There is allot of agricultural land in our region that is being farmed by someone other than the land owner and many of these ground leases are not written. Usually when I ask to see a copy of the lease, the land owner cannot provide any documentation. I’m all for handshakes and trusting relationships, but in today’s fast paced world of real estate this common practice is too risky. In most cases, the farmer has invested many hours of labor and many dollars in fuel, fertilizer and seed. When the owner decides to sell the property the farmer could be significantly damaged.

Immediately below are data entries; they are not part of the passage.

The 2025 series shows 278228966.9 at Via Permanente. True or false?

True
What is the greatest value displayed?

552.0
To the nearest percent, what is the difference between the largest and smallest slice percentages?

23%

In many cases it takes years to cultivate the ground in order to make it produce a good crop. That investment could be at risk once a new owner takes possession. A lease is a property right, but it should be in writing to be properly enforced. A good written ground lease should probably have duration that lasts longer than a year to allow the farmer time to recoup their investment.
The current Land and Acreage Addendum that accompanies rural Purchase Agreements states that, “Seller shall have the right to harvest all crops in the ordinary course of business until the Possession Date.” In most cases, this is just not adequate! Consider the sale scheduled to close in July but the grain crop cannot be harvested until later in the summer. The buyer wants to build a home and will damage a couple of acres of crop in the process of building. Who compensates the farmer for that loss and does the farmer even have the right to access the property after the closing date to remove the standing emblements? The law generally favors the farmer, however things can get so contentious before a court decides the outcome that it probably isn’t worth fighting.

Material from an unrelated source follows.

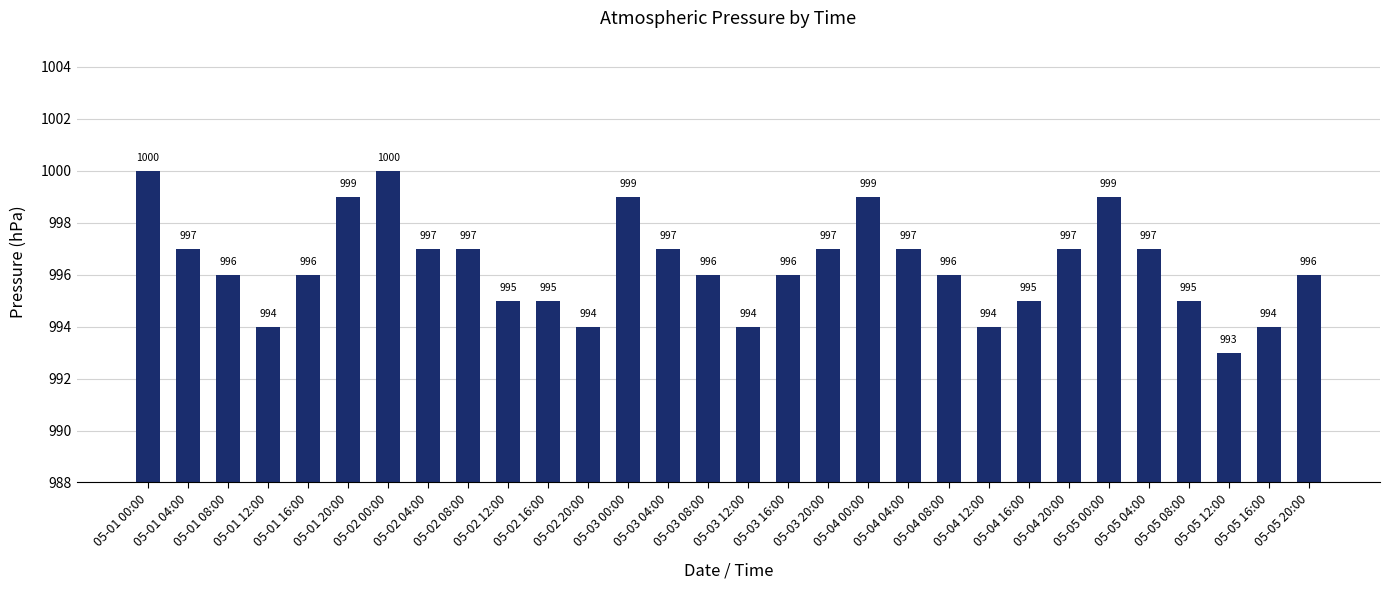

How many values are between 995 and 997?

18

A written lease would spell out exact terms and is much easier to communicate to the new landowner. With a written ground lease and a properly negotiated Purchase Agreement, the terms of both contracts can be communicated with clarity and honored by the new purchaser.
If you have a handshake deal with the farmer next door and you are preparing to sell, it would be wise to put that agreement on paper so the farmer can be properly compensated even when there is damage to the crop.